Fire Service launches inspections to prevent another major city blaze

In the wake of multiple destructive commercial fire incidents over recent years, the Saint Lucia Fire Service has launched a proactive new initiative to strengthen fire prevention across the capital city of Castries, kicking off with systematic inspections of every commercial operation in the area.

On Wednesday, inspection teams from the agency’s Fire Prevention and Investigation Department began their on-site checks, visiting businesses across the city to verify whether each operation meets the mandatory fire safety standards required for legal operation. Department officials emphasized that this initial round of checks is only the opening phase of a long-term campaign to guarantee all commercial properties in Castries are equipped to prevent, respond to, and contain fire emergencies.

Assistant Divisional Officer Owen Cazaubon explained that the fire service is undergoing a key strategic shift: moving beyond its traditional role of responding to emergencies after they break out to prioritizing proactive prevention that stops dangerous incidents from occurring in the first place.

“Starting today, we are working our way through every business in the city, and this effort will continue for weeks after the initial launch,” Cazaubon outlined. “Our core goal is to make sure no commercial operation opens or operates without meeting full national safety standards.”

Under existing Saint Lucian legislation, all commercial businesses are legally required to obtain a valid fire safety clearance certificate before opening to the public. While regulatory rules place the onus on business owners to request official inspections, Cazaubon noted the fire service is now taking a proactive, direct approach by sending teams out to properties across Castries instead of waiting for requests from owners.

Notably, the agency has stressed that immediate penalties are not the goal for businesses found to have safety gaps. Instead, officials say their top priority is collaborating with property and business owners to correct hazards and upgrade safety infrastructure.

“The whole point of this initiative is to work with owners to get their properties up to the required standard, so they can operate without putting staff, customers, and the surrounding community at risk,” Cazaubon explained.

This new city-wide safety push comes in response to several major commercial fires that have highlighted the growing risk in Castries’ dense urban layout. These include a large blaze at the Computer World store earlier this year, and the devastating 2019 fire that destroyed the Adjodha Building. Both incidents exposed how quickly fire can spread across the city’s tightly packed cluster of closely situated buildings.

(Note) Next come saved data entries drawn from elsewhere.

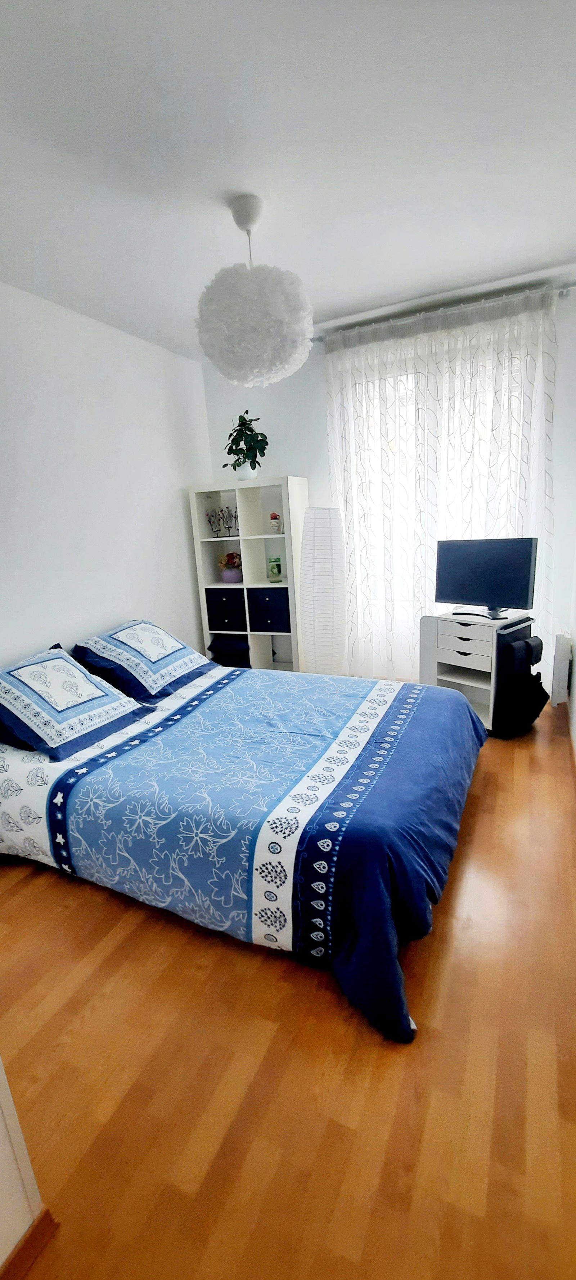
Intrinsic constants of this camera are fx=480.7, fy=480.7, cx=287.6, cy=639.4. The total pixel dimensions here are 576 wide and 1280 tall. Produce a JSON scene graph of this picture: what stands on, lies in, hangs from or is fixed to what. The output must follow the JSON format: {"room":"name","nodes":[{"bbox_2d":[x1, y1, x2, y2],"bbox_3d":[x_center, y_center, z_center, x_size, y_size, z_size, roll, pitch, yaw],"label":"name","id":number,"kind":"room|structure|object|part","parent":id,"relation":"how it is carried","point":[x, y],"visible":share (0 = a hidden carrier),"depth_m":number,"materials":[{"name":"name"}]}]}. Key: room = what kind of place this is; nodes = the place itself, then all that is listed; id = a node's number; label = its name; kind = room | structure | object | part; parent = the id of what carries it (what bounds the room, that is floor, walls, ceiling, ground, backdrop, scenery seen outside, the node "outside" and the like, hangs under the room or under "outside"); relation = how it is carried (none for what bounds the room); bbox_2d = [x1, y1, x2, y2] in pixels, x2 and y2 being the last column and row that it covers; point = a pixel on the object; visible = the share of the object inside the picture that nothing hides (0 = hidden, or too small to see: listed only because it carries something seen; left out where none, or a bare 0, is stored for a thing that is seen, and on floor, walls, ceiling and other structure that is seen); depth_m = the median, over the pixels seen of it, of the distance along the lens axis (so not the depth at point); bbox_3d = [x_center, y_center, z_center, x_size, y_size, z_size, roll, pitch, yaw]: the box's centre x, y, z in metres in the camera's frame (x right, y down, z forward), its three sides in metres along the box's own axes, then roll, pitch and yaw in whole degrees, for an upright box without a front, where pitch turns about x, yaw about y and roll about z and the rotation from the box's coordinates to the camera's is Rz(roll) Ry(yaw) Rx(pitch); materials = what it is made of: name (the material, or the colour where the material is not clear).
{"room":"bedroom","nodes":[
{"label":"bedroom","id":0,"kind":"room"},
{"bbox_2d":[0,278,212,680],"bbox_3d":[-1.567,-0.427,2.444,0.157,2.674,4.297,3,16,25],"label":"left wall","id":1,"kind":"structure","parent":0,"point":[31,434],"depth_m":2.94,"materials":[{"name":"white paint"}]},
{"bbox_2d":[0,704,575,1279],"bbox_3d":[-0.066,0.929,2.211,3.102,0.097,4.809,3,16,25],"label":"floor","id":2,"kind":"structure","parent":0,"point":[486,781],"depth_m":1.25,"materials":[{"name":"brown wood"}]},
{"bbox_2d":[0,1054,46,1279],"bbox_3d":[-1.060,0.694,0.760,0.848,1.301,0.736,3,16,25],"label":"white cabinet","id":3,"kind":"object","parent":2,"relation":"on","point":[3,1091],"visible":0.95,"depth_m":0.93,"materials":[{"name":"white paint"}]},
{"bbox_2d":[0,1208,58,1279],"bbox_3d":[-0.674,1.308,0.642,0.021,0.065,0.852,3,16,25],"label":"baseboard","id":4,"kind":"structure","parent":3,"relation":"attached to","point":[42,1217],"depth_m":0.95,"materials":[{"name":"brown wood"}]},
{"bbox_2d":[0,634,489,1046],"bbox_3d":[-0.284,0.488,2.322,2.236,0.735,1.716,3,16,25],"label":"bed","id":5,"kind":"object","parent":2,"relation":"on","point":[17,773],"visible":0.98,"depth_m":1.76,"materials":[{"name":"blue fabric"}]},
{"bbox_2d":[0,643,151,760],"bbox_3d":[-1.107,0.265,2.318,0.508,0.367,0.683,3,16,25],"label":"pillow","id":6,"kind":"object","parent":5,"relation":"on","point":[56,656],"visible":1,"depth_m":2.20,"materials":[{"name":"blue fabric"}]},
{"bbox_2d":[72,618,215,705],"bbox_3d":[-0.864,0.092,2.953,0.536,0.371,0.753,3,16,25],"label":"pillow","id":7,"kind":"object","parent":5,"relation":"on","point":[196,664],"visible":0.98,"depth_m":2.77,"materials":[{"name":"blue fabric"}]},
{"bbox_2d":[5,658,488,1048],"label":"duvet","id":8,"kind":"object","parent":5,"relation":"on","point":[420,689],"visible":0.75,"depth_m":1.77,"materials":[{"name":"blue fabric"}]},
{"bbox_2d":[188,474,307,673],"bbox_3d":[-0.274,-0.404,3.946,0.817,1.674,0.360,3,16,25],"label":"cube shelf","id":9,"kind":"object","parent":2,"relation":"on","point":[212,489],"visible":0.68,"depth_m":3.83,"materials":[{"name":"white"}]},
{"bbox_2d":[205,504,238,536],"bbox_3d":[-0.499,-0.967,3.915,0.369,0.244,0.112,3,16,25],"label":"candelabra","id":10,"kind":"object","parent":9,"relation":"in","point":[221,510],"visible":0.9,"depth_m":3.92,"materials":[{"name":"metal"}]},
{"bbox_2d":[205,588,247,632],"bbox_3d":[-0.448,-0.279,4.032,0.364,0.321,0.338,3,16,25],"label":"storage box","id":11,"kind":"object","parent":9,"relation":"in","point":[212,617],"visible":0.82,"depth_m":3.89,"materials":[{"name":"fabric"}]},
{"bbox_2d":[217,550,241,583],"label":"flower pot","id":12,"kind":"object","parent":9,"relation":"in","point":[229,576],"visible":0.98,"depth_m":3.97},
{"bbox_2d":[208,633,251,667],"bbox_3d":[-0.426,0.084,4.068,0.370,0.233,0.333,3,16,25],"label":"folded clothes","id":13,"kind":"object","parent":9,"relation":"in","point":[237,666],"visible":0.77,"depth_m":3.94,"materials":[{"name":"blue fabric"}]},
{"bbox_2d":[222,409,268,478],"bbox_3d":[-0.308,-1.445,3.586,0.390,0.500,0.370,8,18,38],"label":"potted plant","id":14,"kind":"object","parent":9,"relation":"on","point":[262,440],"visible":0.94,"depth_m":3.56,"materials":[{"name":"green plant"}]},
{"bbox_2d":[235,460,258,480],"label":"plant pot","id":15,"kind":"object","parent":9,"relation":"on","point":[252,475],"visible":0.74,"depth_m":3.58,"materials":[{"name":"white ceramic"}]},
{"bbox_2d":[246,587,290,633],"bbox_3d":[-0.084,-0.266,3.890,0.370,0.330,0.336,3,16,25],"label":"storage box","id":16,"kind":"object","parent":9,"relation":"in","point":[281,627],"visible":0.87,"depth_m":3.75,"materials":[{"name":"blue fabric"}]},
{"bbox_2d":[267,555,283,582],"bbox_3d":[-0.103,-0.560,3.837,0.116,0.188,0.115,3,16,25],"label":"jar","id":17,"kind":"object","parent":9,"relation":"in","point":[274,574],"visible":0.99,"depth_m":3.80,"materials":[{"name":"glass"}]},
{"bbox_2d":[268,511,282,533],"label":"potted flower","id":18,"kind":"object","parent":9,"relation":"in","point":[272,516],"visible":1,"depth_m":3.71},
{"bbox_2d":[299,507,346,675],"bbox_3d":[0.264,-0.224,3.501,0.344,1.453,0.339,3,16,25],"label":"floor lamp","id":19,"kind":"object","parent":2,"relation":"on","point":[319,543],"visible":0.95,"depth_m":3.33,"materials":[{"name":"white paper"}]},
{"bbox_2d":[418,608,535,733],"bbox_3d":[1.216,0.185,3.142,0.443,0.716,0.551,-16,19,-39],"label":"tv stand","id":20,"kind":"object","parent":2,"relation":"on","point":[449,666],"visible":0.67,"depth_m":3.02,"materials":[{"name":"white"}]},
{"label":"drawer","id":21,"kind":"part","parent":20,"relation":"part of","materials":[{"name":"white"}]},
{"bbox_2d":[434,537,538,621],"bbox_3d":[1.201,-0.379,2.971,0.203,0.477,0.612,-17,20,-42],"label":"television","id":22,"kind":"object","parent":20,"relation":"on","point":[472,586],"visible":0.99,"depth_m":2.94,"materials":[{"name":"black plastic"}]},
{"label":"tv stand","id":23,"kind":"part","parent":22,"relation":"part of","materials":[{"name":"black plastic"}]},
{"bbox_2d":[493,632,549,736],"bbox_3d":[1.430,0.269,2.951,0.371,0.601,0.276,-14,18,-36],"label":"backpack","id":24,"kind":"object","parent":2,"relation":"on","point":[529,648],"visible":0.91,"depth_m":2.86,"materials":[{"name":"black fabric"}]},
{"bbox_2d":[0,0,575,359],"bbox_3d":[-0.189,-1.687,1.496,3.201,0.107,4.570,3,16,25],"label":"ceiling","id":25,"kind":"structure","parent":0,"point":[389,284],"depth_m":1.64,"materials":[{"name":"white paint"}]},
{"bbox_2d":[196,195,313,386],"bbox_3d":[-0.148,-1.442,2.033,0.510,0.669,0.511,3,16,25],"label":"pendant lamp","id":26,"kind":"object","parent":25,"relation":"hanging from","point":[295,335],"visible":1,"depth_m":1.90,"materials":[{"name":"white"}]},
{"bbox_2d":[200,271,575,689],"bbox_3d":[0.679,-0.935,3.723,3.021,2.657,0.167,3,16,25],"label":"back wall","id":27,"kind":"structure","parent":0,"point":[281,383],"depth_m":3.66,"materials":[{"name":"white paint"}]},
{"bbox_2d":[344,333,524,633],"bbox_3d":[1.065,-1.017,3.454,1.423,1.759,0.159,3,16,25],"label":"window","id":28,"kind":"structure","parent":27,"relation":"in","point":[391,442],"depth_m":3.46,"materials":[{"name":"white glass"}]},
{"bbox_2d":[312,279,575,342],"bbox_3d":[0.948,-2.081,3.105,1.699,0.058,0.128,3,16,25],"label":"curtain rod","id":29,"kind":"object","parent":27,"relation":"attached to","point":[319,340],"visible":0.75,"depth_m":3.01,"materials":[{"name":"silver metal"}]},
{"bbox_2d":[325,282,560,678],"bbox_3d":[1.011,-0.857,3.352,1.525,2.567,0.114,3,16,25],"label":"curtain","id":30,"kind":"object","parent":29,"relation":"hanging from","point":[429,342],"visible":0.7,"depth_m":3.24,"materials":[{"name":"white fabric"}]},
{"bbox_2d":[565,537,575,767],"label":"right wall","id":31,"kind":"structure","parent":0,"point":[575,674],"depth_m":2.99,"materials":[{"name":"white paint"}]},
{"bbox_2d":[550,630,573,704],"bbox_3d":[1.840,0.157,3.256,0.084,0.485,0.457,3,16,25],"label":"radiator","id":32,"kind":"object","parent":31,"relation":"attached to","point":[560,642],"visible":0.97,"depth_m":3.07,"materials":[{"name":"white metal"}]}
]}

Cazaubon warned that Castries’ unique urban layout means even a small, contained blaze can escalate into a city-wide disaster if it is not prevented or contained early. “We are working to avoid a catastrophic conflagration, to prevent another large-scale disaster on the scale of the 1948 Great Castries Fire from happening again,” he said, referencing one of the worst fire disasters in the island nation’s modern history.

Beyond commercial property inspections, the Saint Lucia Fire Service has issued a public reminder to motorists across the city: drivers must avoid parking vehicles over fire hydrants, as clear, unobstructed access to these water sources is critical for firefighters to quickly respond to and contain emergencies when they do occur.